TDT4258 - Lowlevel Programming

Course link

Exercise 1

For this exercise, we were tasked with writing a palindrome finder in assembly.

The code should be able to run on a DE1-SoC emulator, that can be found at CPUlator.

ARM Assembly Resources

ARM Assembly cheat sheet

Source: Azeria Labs

StackOverflow - What are assembler section directives used for?

Exercise 2 - Cache Simulator

In this exercise, we were tasked with writing a cache simulator.

This should run on almost any machine with a proper C compiler.

There is a Makefile and a python script included, which builds both release and debug versions of the program, and tests it with some hardcoded values.

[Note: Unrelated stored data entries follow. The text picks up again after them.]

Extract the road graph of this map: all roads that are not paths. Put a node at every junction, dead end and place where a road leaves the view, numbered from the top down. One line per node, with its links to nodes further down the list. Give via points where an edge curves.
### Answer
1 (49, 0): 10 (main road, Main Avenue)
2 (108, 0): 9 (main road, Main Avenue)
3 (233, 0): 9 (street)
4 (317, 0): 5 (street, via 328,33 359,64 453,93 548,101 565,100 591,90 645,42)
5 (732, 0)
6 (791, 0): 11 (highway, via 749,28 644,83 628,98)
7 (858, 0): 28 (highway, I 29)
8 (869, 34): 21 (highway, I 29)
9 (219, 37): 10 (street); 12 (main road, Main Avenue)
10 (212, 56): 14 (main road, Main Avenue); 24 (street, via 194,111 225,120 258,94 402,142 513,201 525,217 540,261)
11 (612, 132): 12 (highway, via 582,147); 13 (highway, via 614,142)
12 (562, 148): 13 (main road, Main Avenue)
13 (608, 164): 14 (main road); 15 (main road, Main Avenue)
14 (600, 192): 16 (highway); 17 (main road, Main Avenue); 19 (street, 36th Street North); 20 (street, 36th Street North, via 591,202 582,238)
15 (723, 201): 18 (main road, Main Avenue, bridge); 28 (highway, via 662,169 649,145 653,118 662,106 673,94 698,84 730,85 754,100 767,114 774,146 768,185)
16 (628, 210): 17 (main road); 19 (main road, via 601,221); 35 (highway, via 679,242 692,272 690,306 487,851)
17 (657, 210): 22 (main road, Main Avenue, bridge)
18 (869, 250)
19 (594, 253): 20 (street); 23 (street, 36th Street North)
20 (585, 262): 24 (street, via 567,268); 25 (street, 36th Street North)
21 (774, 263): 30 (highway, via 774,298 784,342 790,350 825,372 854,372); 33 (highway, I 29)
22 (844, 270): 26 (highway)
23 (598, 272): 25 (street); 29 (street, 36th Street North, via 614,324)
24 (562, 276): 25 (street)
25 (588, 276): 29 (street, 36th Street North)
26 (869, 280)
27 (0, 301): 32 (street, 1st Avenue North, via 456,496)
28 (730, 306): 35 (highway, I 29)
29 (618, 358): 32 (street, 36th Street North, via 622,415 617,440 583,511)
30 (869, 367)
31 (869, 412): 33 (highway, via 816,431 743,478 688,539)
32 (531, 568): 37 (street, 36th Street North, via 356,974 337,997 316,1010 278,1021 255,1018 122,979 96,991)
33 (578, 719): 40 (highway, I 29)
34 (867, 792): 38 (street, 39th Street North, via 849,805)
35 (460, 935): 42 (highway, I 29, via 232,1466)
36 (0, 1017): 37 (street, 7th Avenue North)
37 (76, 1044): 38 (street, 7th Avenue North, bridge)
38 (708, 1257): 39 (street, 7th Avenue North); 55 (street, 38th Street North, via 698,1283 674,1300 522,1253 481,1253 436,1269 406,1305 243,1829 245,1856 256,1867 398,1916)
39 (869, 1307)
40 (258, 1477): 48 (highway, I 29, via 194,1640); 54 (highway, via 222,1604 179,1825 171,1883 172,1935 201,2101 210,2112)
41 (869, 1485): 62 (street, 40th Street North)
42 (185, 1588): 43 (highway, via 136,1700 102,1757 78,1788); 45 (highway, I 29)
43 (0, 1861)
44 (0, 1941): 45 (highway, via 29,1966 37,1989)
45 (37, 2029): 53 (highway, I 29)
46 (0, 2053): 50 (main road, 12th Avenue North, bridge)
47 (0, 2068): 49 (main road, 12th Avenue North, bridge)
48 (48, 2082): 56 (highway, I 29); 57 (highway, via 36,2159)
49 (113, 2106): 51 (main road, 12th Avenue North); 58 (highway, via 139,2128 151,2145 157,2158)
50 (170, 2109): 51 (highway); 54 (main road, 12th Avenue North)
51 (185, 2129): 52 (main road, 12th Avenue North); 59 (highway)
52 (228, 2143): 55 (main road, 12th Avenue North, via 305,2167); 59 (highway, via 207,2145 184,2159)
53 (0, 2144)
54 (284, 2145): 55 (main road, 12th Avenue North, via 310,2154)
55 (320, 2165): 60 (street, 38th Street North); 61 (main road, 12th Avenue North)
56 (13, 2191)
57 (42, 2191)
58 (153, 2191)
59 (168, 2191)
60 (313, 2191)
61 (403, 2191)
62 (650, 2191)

Run the tests by executing:

user@<...>/ex2 $ make test

Haskell variant

I tried writing a haskell clone of this program just for fun, but I ended up never finishing it.

The code exists within a separate folder.

Exercise 3 - Tetris on Raspberry Pi

NOTE: You will need a Raspberry Pi with a sense hat to run this code.

For this exercise, we were tasked with making an existing tetris program run on a sense hat, by writing directly to a Linux framebuffer, and reading joystick input from the Linux input driver.

Move both the Makefile and the code over to the raspberry pi before running.